- _PAGE_:
(begin)

This should take 1-2 minutes on TPU.

In [None]:
!python scripts/train_purejaxrl.py \
  --num-envs 1024 \
  --num-steps 256 \
  --total-timesteps 100000 \
  --save-interval 10 \
  --log-interval 5 \
  --checkpoint-dir checkpoints/colab_medium \
  --seed 123

## 5. Full Training (10M timesteps)

This should take 5-10 minutes on TPU. Adjust parameters as needed.

In [None]:
!python scripts/train_purejaxrl.py \
  --num-envs 2048 \
  --num-steps 512 \
  --total-timesteps 10000000 \
  --learning-rate 0.0003 \
  --num-minibatches 8 \
  --update-epochs 4 \
  --hidden-dim 512 \
  --num-layers 3 \
  --save-interval 100 \
  --log-interval 10 \
  --checkpoint-dir checkpoints/colab_full \
  --seed 42

## 6. Download Checkpoints

Download the trained model to your local machine.

In [None]:
# List available checkpoints
!ls -lh checkpoints/

# Download final checkpoint
from google.colab import files
files.download('checkpoints/final_params.npz')

## 7. Evaluate Trained Agent (Optional)

Test the trained agent's performance.

In [None]:
# TODO: Add evaluation code here
# This would load the checkpoint and run test episodes
print("Evaluation script coming soon!")

## Tips

### TPU Performance
- Colab TPUs are v2-8 (8 cores) or v3-8 depending on availability
- Expected throughput: 50K-100K steps/second
- 10M timesteps should take 5-10 minutes

### Hyperparameter Tuning
- `--num-envs`: More envs = better GPU/TPU utilization (try 1024-4096)
- `--num-steps`: Longer rollouts = more stable gradients (try 256-1024)
- `--learning-rate`: Start with 0.0003, reduce if training unstable
- `--hidden-dim`: Larger network = more capacity (try 256-1024)

### Memory Issues
If you run out of memory:
- Reduce `--num-envs` (try 1024 instead of 2048)
- Reduce `--hidden-dim` (try 256 instead of 512)
- Reduce `--num-steps` (try 256 instead of 512)

### Session Limits
- Colab has a 12-hour session limit (free tier)
- Download checkpoints regularly to avoid losing progress
- For longer training, consider TRC program or Colab Pro

(end)

- _REQUEST 1_: What session limit does the training notebook give for the free tier of Colab?
- _REQUEST 2_: Retype the part of the training notebook from "### Hyperparameter Tuning" to "instead of 2048)", keeping every character unchanged.

- _DATASET EXTRACT_:

(begin)

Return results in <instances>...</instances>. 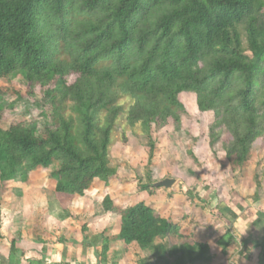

(end)

- _EXERCISE OUTPUT 1_: A 12-hour session limit.

- _EXERCISE OUTPUT 2_:
### Hyperparameter Tuning
- `--num-envs`: More envs = better GPU/TPU utilization (try 1024-4096)
- `--num-steps`: Longer rollouts = more stable gradients (try 256-1024)
- `--learning-rate`: Start with 0.0003, reduce if training unstable
- `--hidden-dim`: Larger network = more capacity (try 256-1024)

### Memory Issues
If you run out of memory:
- Reduce `--num-envs` (try 1024 instead of 2048)